"How far are we from the moors, Gridley?" he asked as often as he dared, for the butler's temper seemed uncertain. "Shall we be there to breakfast?"

"Ay, we'll be there to breakfast," was the usual answer.

And presently, to the boy's delight, the country began to trend upwards, the path grew steeper. The coppices and hedgerows, the clumps of elms and oaks and beeches, which had hidden the higher prospects from his eyes, and almost persuaded him that he was making no progress, began to grow more sparse; until at last they failed altogether, and he saw before him a rising slope of marsh and moorland, swelling here and there into rocky ridges, between which the sycamores and ashes grew in stunted bunches. Above he raised his eyes to a heaven wider and more open than that to which he was accustomed; while lark beyond lark, soaring each higher than the other, seemed striving which should celebrate most fitly the balmy air and warm sunshine which flooded all.

"Are these the moors, Gridley?" the boy asked with delight.
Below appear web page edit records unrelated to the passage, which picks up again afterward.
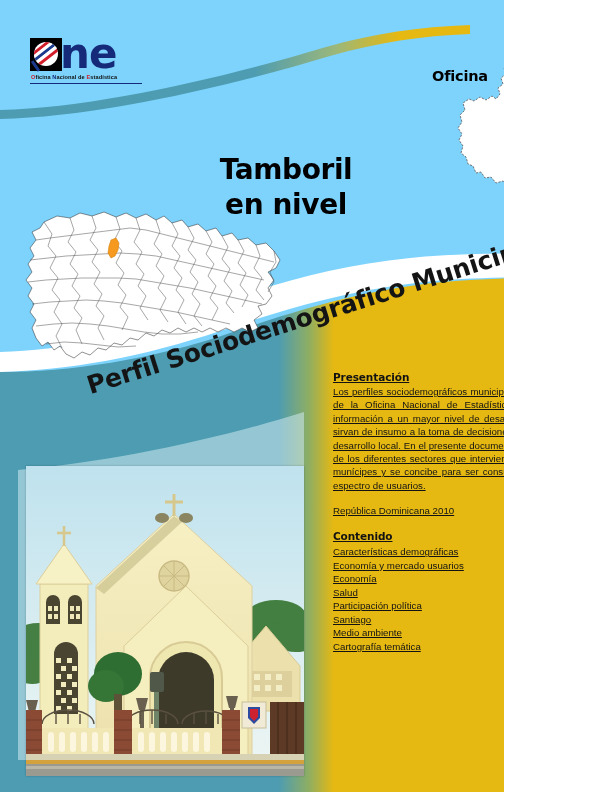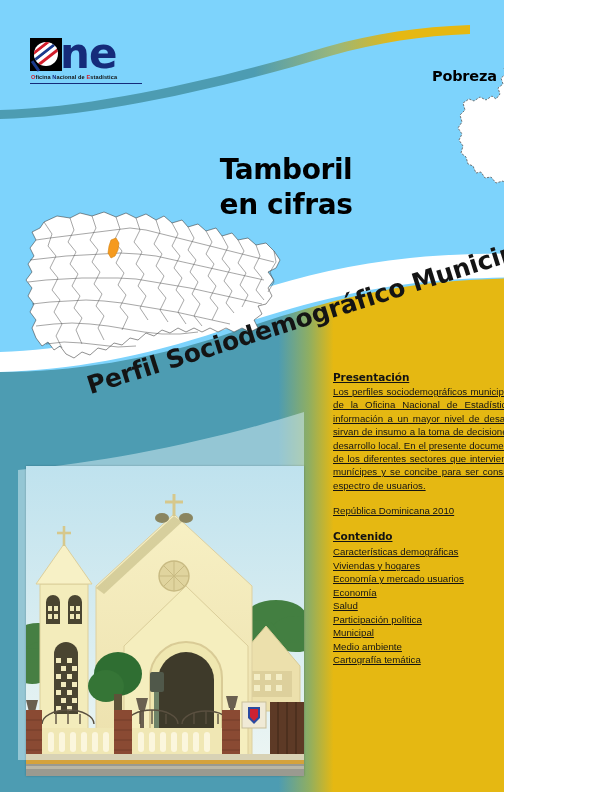--- a/index.html
+++ b/index.html
@@ -316,7 +316,7 @@
     <div class="logo-underline"></div>
   </div>
 
-  <div id="santiago-label">Pobreza</div>
+  <div id="santiago-label">Oficina</div>
 
   <svg id="santiago-map" viewBox="0 0 148 135">
     <path fill="#ffffff" stroke="#666666" stroke-width="0.9" stroke-dasharray="2.2 1.4" d="M 62 4 L 70 2 L 78 5 L 84 3 L 90 7 L 95 4 L 100 9 L 104 7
"These, the moors?" the man answered, with the first smile he had allowed himself that morning. "You wait a bit, and you'll see!"

His tone was not encouraging, but as he hastened to give the lad his breakfast and a drink of beer, Jack passed over the change of manner, and rocking himself from side to side, as far as the strap would let him, went merrily upwards, munching as he rode. Over Pateley Bridge and Pateley moors they went, and upwards still to Bewerley Fell, whence they saw the Riding stretched like a picture behind them. Jack fancied, but that was, impossible, that he could see the chimneys and the great oak at Pattenhall. Leaving Bewerley they skirted Hebdon Moor on the north side, rising here so high that Jack could see nothing on either hand but horrid crags, and ridges of grey limestone and vast slopes of grey rock. Here, too, there was little turf and no heather, but only stone-crop and saxifrages, with cruel quagmires and bogs in the hollows. The very sky seemed changed. It grew dark and overcast, and clouds and mist gathered round the travellers, hiding the path, yet disclosing from time to time the huge brow of Ingleborough or the flat head of Penighent. The wind moaned across the grey steeps, and a small rain began to fall and quickly wet them to the skin.
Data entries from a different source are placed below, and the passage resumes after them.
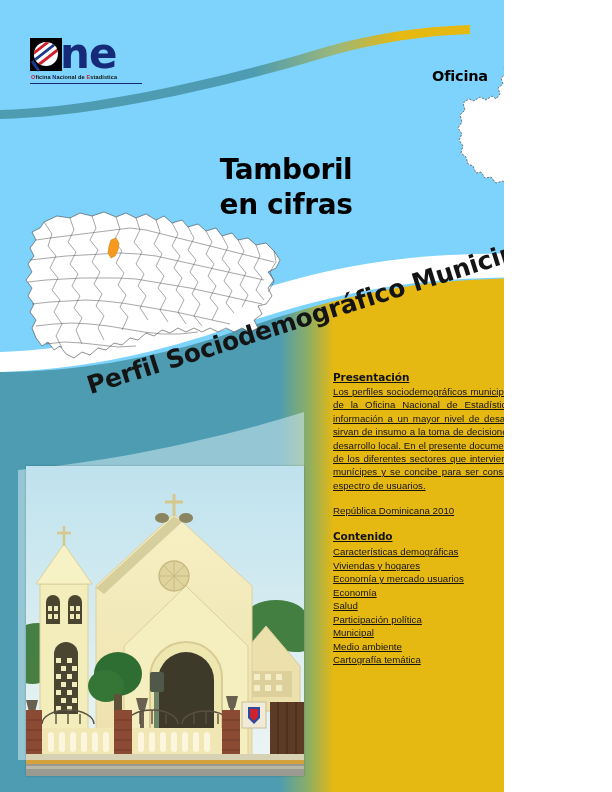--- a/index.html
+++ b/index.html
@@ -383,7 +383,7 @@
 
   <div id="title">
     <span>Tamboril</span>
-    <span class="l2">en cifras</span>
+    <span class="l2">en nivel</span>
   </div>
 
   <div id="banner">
The boy shuddered. "Are these the moors?" he asked.

"Ay, these are the moors!" his companion answered grimly. "And moorland weather. Yon's the High Moors and Malham Tarn. Your eyes are young. Do you see a grey spot in the nook to the right, yonder, two miles away! That is Little Howe, and we are bound for it."

"Who lives there?" Jack answered, as he looked drearily over the desolate upland.

"My brother," the butler answered, with a touch of ferocity in his tone. "Simon Gridley, he is called, and you will know him soon enough."